After months of preparation and anticipation, the Oral Bible Storytelling workshop for the Lumi cluster of languages began last week in Wewak. Due to the remoteness of the villages, only one trip was made to each of the villages to invite them to the workshop. Most of those visits were done in November and December 2014. So, it was with great excitement that we waited to see how many people would come to the course. We are thrilled to have thirty-eight participants from eleven language groups at this course.
How far would you travel to attend an Oral Bible Storytelling course? Some of these participants walked for two days to the closest town of Lumi. Don’t picture this as a stroll in the park, but envision mountains, small foot paths, and rugged terrain. Then they waited for the public motor vehicle (PMV) to transport them to Wewak. This part of the journey took over twelve hours, riding through the night on the back of an open truck. They were tired, cold, and ready to see smiling faces when they arrived. Many of those who came are pastors of struggling churches throughout the Lumi district. Unlike other workshops, most of those attending are from one denomination.
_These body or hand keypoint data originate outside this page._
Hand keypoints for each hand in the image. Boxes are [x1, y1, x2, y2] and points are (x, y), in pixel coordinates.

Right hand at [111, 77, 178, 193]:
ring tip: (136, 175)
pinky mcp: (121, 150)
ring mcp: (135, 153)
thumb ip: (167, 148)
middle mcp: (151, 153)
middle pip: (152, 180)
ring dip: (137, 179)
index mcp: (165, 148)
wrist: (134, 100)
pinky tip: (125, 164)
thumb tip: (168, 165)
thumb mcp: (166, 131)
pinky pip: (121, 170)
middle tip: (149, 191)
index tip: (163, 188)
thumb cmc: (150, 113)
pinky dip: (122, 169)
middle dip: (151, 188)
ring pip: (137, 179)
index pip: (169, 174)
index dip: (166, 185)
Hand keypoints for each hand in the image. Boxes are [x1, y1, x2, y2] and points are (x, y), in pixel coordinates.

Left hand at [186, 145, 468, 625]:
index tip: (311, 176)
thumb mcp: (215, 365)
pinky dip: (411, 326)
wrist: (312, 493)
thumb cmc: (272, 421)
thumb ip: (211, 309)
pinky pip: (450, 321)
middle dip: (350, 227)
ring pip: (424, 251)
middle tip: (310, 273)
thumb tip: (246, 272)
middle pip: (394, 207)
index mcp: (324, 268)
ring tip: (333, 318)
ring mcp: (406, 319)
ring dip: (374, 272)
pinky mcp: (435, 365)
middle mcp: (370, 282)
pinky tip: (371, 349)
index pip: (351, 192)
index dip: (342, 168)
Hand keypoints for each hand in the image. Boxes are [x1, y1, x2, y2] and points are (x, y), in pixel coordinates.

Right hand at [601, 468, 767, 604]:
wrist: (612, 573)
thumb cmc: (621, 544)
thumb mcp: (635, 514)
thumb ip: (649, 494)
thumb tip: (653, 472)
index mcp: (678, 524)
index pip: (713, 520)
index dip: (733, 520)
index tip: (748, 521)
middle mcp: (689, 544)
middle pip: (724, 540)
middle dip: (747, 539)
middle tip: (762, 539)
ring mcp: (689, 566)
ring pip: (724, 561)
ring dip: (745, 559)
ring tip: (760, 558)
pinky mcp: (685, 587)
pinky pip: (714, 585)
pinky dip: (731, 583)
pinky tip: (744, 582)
We were privileged to have the head of the denomination come and encourage the pastors one afternoon this week.
As we begin with a new cluster of languages, we are reminded that we are all learners. No one, including the SPES team and trainers, has all the information. With that in mind, we have tried a slightly different approach with how we teach the stories. Repetition is extremely important as stories are learned orally. The participants seem to be getting the idea of how to learn the stories and we are excited to see their progress. As we hear how the stories bring to light struggles for the participants, we pray that they will have this same impact when they are shared in the language communities.
We are so grateful for the team that God has brought together to make this workshop possible. God is raising up capable and gifted Papua New Guinean trainers to do nearly all the classroom teaching as well as most of the mentoring of individual language groups. What an encouragement and blessing they have been to the SPES team as we watch them develop. We also have three consultants who are checking the stories for accuracy and naturalness. Then there are the five ladies who do all the cooking for forty-eight people each day of the course. No one is going hungry and we are very thankful that, in spite of the dry conditions we have had in the Sepik, we have had ample garden food. SPES team members are filling a variety of other roles to make the workshop happen. Please be praying for wisdom and stamina as there is still a full week of the course yet.